§ REQUIRED ACTION
Reproduce everything in the book review from "There are some" down to "knew therapy speak.", word for word.
Top of PASSAGE
Plot was decently engaging and spooky, but the ending a little flat. I expected a twist, hoping that maybe the obvious villain wasn't the villain after all, or at least not so cartoonishly evil. The ending went a little quick, I got to the last few pages and thought "really, we're resolving everything in so few pages?" 

There are some preachy moments where the book seems to turn to the reader and is like "don't you agree this is a terrible thing?" This contributes to some stiff dialogue that doesn't sound like people talk.

I liked Gabe but he was a wildly unrealistic teenager, far too good. I was a good child, but this lad was a saint who knew therapy speak. 

There was also the fact that they kept saying this horror director had a film win multiple Oscars. I kept dragging me out of the book. I suppose this was the writer trying to saying "that's just how much of a genius director he is, even the academy takes him seriously," but it more came across that it was just the fanciest film accolade they knew. Horror films are traditionally ignored at the Oscars, and they definitely don't win multiple for one film. If anything it would have made more sense if the author had pointed out that he'd never won an Oscar despite being brilliant because it would fit far better into the sprinkling of "horror films are the underdog" moments throughout the book, like when she talks about movie budgets. It would also be something for Javier to be bitter about, seeing as he's so convinced of his own genius. A tiny detail, but one that irritated me like a stone in my shoe.
Bottom of PASSAGE
Top of ENTRIES PROVIDED
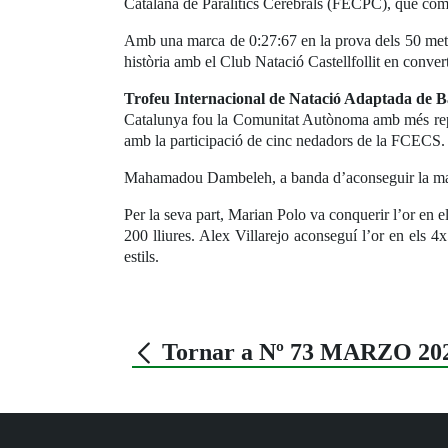
Catalana de Paralítics Cerebrals (FECPC), que com
Amb una marca de 0:27:67 en la prova dels 50 metr
història amb el Club Natació Castellfollit en conve
Trofeu Internacional de Natació Adaptada de B
Catalunya fou la Comunitat Autònoma amb més repre
amb la participació de cinc nedadors de la FCECS.
Mahamadou Dambeleh, a banda d’aconseguir la marca 
Per la seva part, Marian Polo va conquerir l’or en el
200 lliures. Alex Villarejo aconseguí l’or en els 4
estils.
Tornar a Nº 73 MARZO 20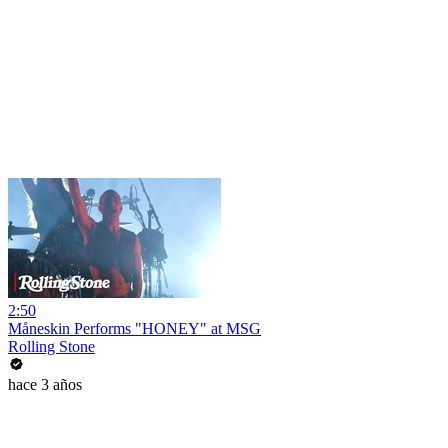
2:50
Måneskin Performs "HONEY" at MSG
Rolling Stone
hace 3 años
Bottom of ENTRIES PROVIDED
§ RESULT OF THE TASK
There are some preachy moments where the book seems to turn to the reader and is like "don't you agree this is a terrible thing?" This contributes to some stiff dialogue that doesn't sound like people talk.

I liked Gabe but he was a wildly unrealistic teenager, far too good. I was a good child, but this lad was a saint who knew therapy speak.